The retrievals of cold land atmospheric and surface parameters from space continue to be one of the more challenging and increasingly important areas of satellite research. Of particular interest to hydrologists, atmospheric scientists and climatologists are the regional and global retrievals of snow cover parameters (extent, water equivalent and depth) and cold season precipitation rates (frozen rain and snowfall). Snow cover affects both the global water and energy budgets at regional and global scales. Snowfall, on the other hand, represents a substantial portion of global precipitation in many parts of the world and is coupled to snow cover. On a regional scale, snowfall retrievals are particularly important for winter weather forecasting and water resource management.

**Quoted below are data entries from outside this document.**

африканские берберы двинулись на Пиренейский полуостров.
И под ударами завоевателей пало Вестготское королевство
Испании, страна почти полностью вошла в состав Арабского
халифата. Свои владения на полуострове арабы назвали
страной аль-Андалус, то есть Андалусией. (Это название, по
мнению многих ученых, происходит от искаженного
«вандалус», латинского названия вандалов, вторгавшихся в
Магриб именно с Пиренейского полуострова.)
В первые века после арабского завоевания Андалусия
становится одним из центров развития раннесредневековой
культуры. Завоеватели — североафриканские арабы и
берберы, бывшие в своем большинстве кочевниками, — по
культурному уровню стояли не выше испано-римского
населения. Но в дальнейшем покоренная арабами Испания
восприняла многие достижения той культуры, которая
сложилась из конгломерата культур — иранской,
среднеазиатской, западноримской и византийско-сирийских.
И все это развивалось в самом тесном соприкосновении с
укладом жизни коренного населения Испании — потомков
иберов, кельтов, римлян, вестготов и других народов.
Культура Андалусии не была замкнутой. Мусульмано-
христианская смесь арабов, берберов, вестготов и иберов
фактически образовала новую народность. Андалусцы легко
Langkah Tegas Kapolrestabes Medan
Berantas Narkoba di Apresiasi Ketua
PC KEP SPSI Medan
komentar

The retrievals of winter precipitation from satellites (visible, infrared and microwave) have proven to be extremely difficult primarily due to the unique characteristics associated with such precipitation. Unlike summer rainfall which is often the result of strong atmospheric convection, cold precipitation systems are mostly stratiform, and thus difficult to discriminate against non-precipitating winter clouds. In addition, snowfall is often associated with snow cover on the ground, which can be another significant source of confusion for the observing satellite.

Recent research using measurements from the Advanced Microwave Sounding Unit (AMSU) at NOAA/NESDIS has shown that winter precipitation- and snow cover-sized particles respond to microwave radiation at specific microwave frequencies. The discrimination between snowfall, rain and snow cover signatures can be made successfully utilizing the unique combination of the AMSU frequency channels in the atmospheric window (23, 31, 89, 150 GHz), opaque water vapor (183±1, ±3, ±7 GHz) and oxygen absorption (50-60 GHz) bands. This unique combination of channels has led to important extensions of the existing retrieval base: the extension of the rain rate operational product to include snowfall detection, and the extension of the snow cover extent product to include snow water equivalent retrievals. The objective of this paper is to describe these AMSU-based snow products in more detail. Specifically, the paper will describe each algorithm and discuss its main retrieval concepts, techniques and future challenges. Validation examples and case studies results will also be presented.